# What the task requires
Write out word for word each line of the records, beginning at the first and stopping after the line with "(usegerberextensions false)". Leave the pictures out.

Records from a dataset:
● ● ● ● ● ● ●

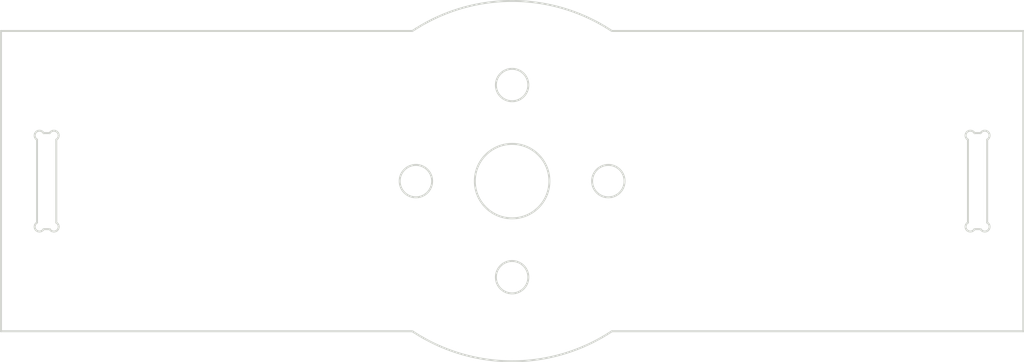
<source format=kicad_pcb>
(kicad_pcb (version 20200811) (host pcbnew "(5.99.0-2687-geae739d98)")

  (general
    (thickness 1.6)
    (drawings 0)
    (tracks 0)
    (modules 0)
    (nets 1)
  )

  (paper "A4")
  (layers
    (0 "F.Cu" signal)
    (31 "B.Cu" signal)
    (32 "B.Adhes" user)
    (33 "F.Adhes" user)
    (34 "B.Paste" user)
    (35 "F.Paste" user)
    (36 "B.SilkS" user)
    (37 "F.SilkS" user)
    (38 "B.Mask" user)
    (39 "F.Mask" user)
    (40 "Dwgs.User" user)
    (41 "Cmts.User" user)
    (42 "Eco1.User" user)
    (43 "Eco2.User" user)
    (44 "Edge.Cuts" user)
    (45 "Margin" user)
    (46 "B.CrtYd" user)
    (47 "F.CrtYd" user)
    (48 "B.Fab" user)
    (49 "F.Fab" user)
  )

  (setup
    (grid_origin 150 100)
    (pcbplotparams
      (layerselection 0x010fc_ffffffff)
      (usegerberextensions false)
      (usegerberattributes true)
      (usegerberadvancedattributes true)
      (creategerberjobfile true)
      (svguseinch false)
      (svgprecision 6)
      (excludeedgelayer true)
      (linewidth 0.100000)
      (plotframeref false)
      (viasonmask false)
      (mode 1)
      (useauxorigin false)
      (hpglpennumber 1)
      (hpglpenspeed 20)
      (hpglpendiameter 15.000000)
      (psnegative false)
      (psa4output false)
      (plotreference true)
      (plotvalue true)
      (plotinvisibletext false)
      (sketchpadsonfab false)
      (subtractmaskfromsilk false)
      (outputformat 1)
      (mirror false)
      (drillshape 1)
      (scaleselection 1)
      (outputdirectory "")
    )
  )

  (net 0 "")


  (gr_line (start 107.500 87.500) (end 141.708 87.500) (angle 90) (layer Edge.Cuts) (width 0.16))
  (gr_line (start 192.500 87.500) (end 192.500 112.500) (angle 90) (layer Edge.Cuts) (width 0.16))
  (gr_line (start 192.500 112.500) (end 158.292 112.500) (angle 90) (layer Edge.Cuts) (width 0.16))
  (gr_line (start 107.500 112.500) (end 107.500 87.500) (angle 90) (layer Edge.Cuts) (width 0.16))
  (gr_arc (start 150.000 100.000) (end 141.708 112.500) (angle -67.115) (layer Edge.Cuts) (width 0.16))
  (gr_line (start 158.292 87.500) (end 192.500 87.500) (angle 90) (layer Edge.Cuts) (width 0.16))
  (gr_line (start 141.708 112.500) (end 107.500 112.500) (angle 90) (layer Edge.Cuts) (width 0.16))
  (gr_arc (start 150.000 100.000) (end 158.292 87.500) (angle -67.115) (layer Edge.Cuts) (width 0.16))
  (gr_line (start 111.046 96.000) (end 111.554 96.000) (angle 90) (layer Edge.Cuts) (width 0.16))
  (gr_line (start 112.100 96.546) (end 112.100 103.454) (angle 90) (layer Edge.Cuts) (width 0.16))
  (gr_line (start 111.554 104.000) (end 111.046 104.000) (angle 90) (layer Edge.Cuts) (width 0.16))
  (gr_line (start 110.500 103.454) (end 110.500 96.546) (angle 90) (layer Edge.Cuts) (width 0.16))
  (gr_arc (start 110.700 96.200) (end 111.046 96.000) (angle -210.000) (layer Edge.Cuts) (width 0.16))
  (gr_arc (start 111.900 96.200) (end 112.100 96.546) (angle -210.000) (layer Edge.Cuts) (width 0.16))
  (gr_arc (start 110.700 103.800) (end 110.500 103.454) (angle -210.000) (layer Edge.Cuts) (width 0.16))
  (gr_arc (start 111.900 103.800) (end 111.554 104.000) (angle -210.000) (layer Edge.Cuts) (width 0.16))
  (gr_line (start 188.446 96.000) (end 188.954 96.000) (angle 90) (layer Edge.Cuts) (width 0.16))
  (gr_line (start 189.500 96.546) (end 189.500 103.454) (angle 90) (layer Edge.Cuts) (width 0.16))
  (gr_line (start 188.954 104.000) (end 188.446 104.000) (angle 90) (layer Edge.Cuts) (width 0.16))
  (gr_line (start 187.900 103.454) (end 187.900 96.546) (angle 90) (layer Edge.Cuts) (width 0.16))
  (gr_arc (start 188.100 96.200) (end 188.446 96.000) (angle -210.000) (layer Edge.Cuts) (width 0.16))
  (gr_arc (start 189.300 96.200) (end 189.500 96.546) (angle -210.000) (layer Edge.Cuts) (width 0.16))
  (gr_arc (start 188.100 103.800) (end 187.900 103.454) (angle -210.000) (layer Edge.Cuts) (width 0.16))
  (gr_arc (start 189.300 103.800) (end 188.954 104.000) (angle -210.000) (layer Edge.Cuts) (width 0.16))
  (gr_circle (center 150.000 100.000) (end 146.900 100.000) (layer Edge.Cuts) (width 0.16))
  (gr_circle (center 150.000 92.000) (end 148.650 92.000) (layer Edge.Cuts) (width 0.16))
  (gr_circle (center 158.000 100.000) (end 156.650 100.000) (layer Edge.Cuts) (width 0.16))
  (gr_circle (center 142.000 100.000) (end 140.650 100.000) (layer Edge.Cuts) (width 0.16))
  (gr_circle (center 150.000 108.000) (end 148.650 108.000) (layer Edge.Cuts) (width 0.16))
)
 
</source>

● ● ● ● ● ● ●

# Your solution
<source format=kicad_pcb>
(kicad_pcb (version 20200811) (host pcbnew "(5.99.0-2687-geae739d98)")

  (general
    (thickness 1.6)
    (drawings 0)
    (tracks 0)
    (modules 0)
    (nets 1)
  )

  (paper "A4")
  (layers
    (0 "F.Cu" signal)
    (31 "B.Cu" signal)
    (32 "B.Adhes" user)
    (33 "F.Adhes" user)
    (34 "B.Paste" user)
    (35 "F.Paste" user)
    (36 "B.SilkS" user)
    (37 "F.SilkS" user)
    (38 "B.Mask" user)
    (39 "F.Mask" user)
    (40 "Dwgs.User" user)
    (41 "Cmts.User" user)
    (42 "Eco1.User" user)
    (43 "Eco2.User" user)
    (44 "Edge.Cuts" user)
    (45 "Margin" user)
    (46 "B.CrtYd" user)
    (47 "F.CrtYd" user)
    (48 "B.Fab" user)
    (49 "F.Fab" user)
  )

  (setup
    (grid_origin 150 100)
    (pcbplotparams
      (layerselection 0x010fc_ffffffff)
      (usegerberextensions false)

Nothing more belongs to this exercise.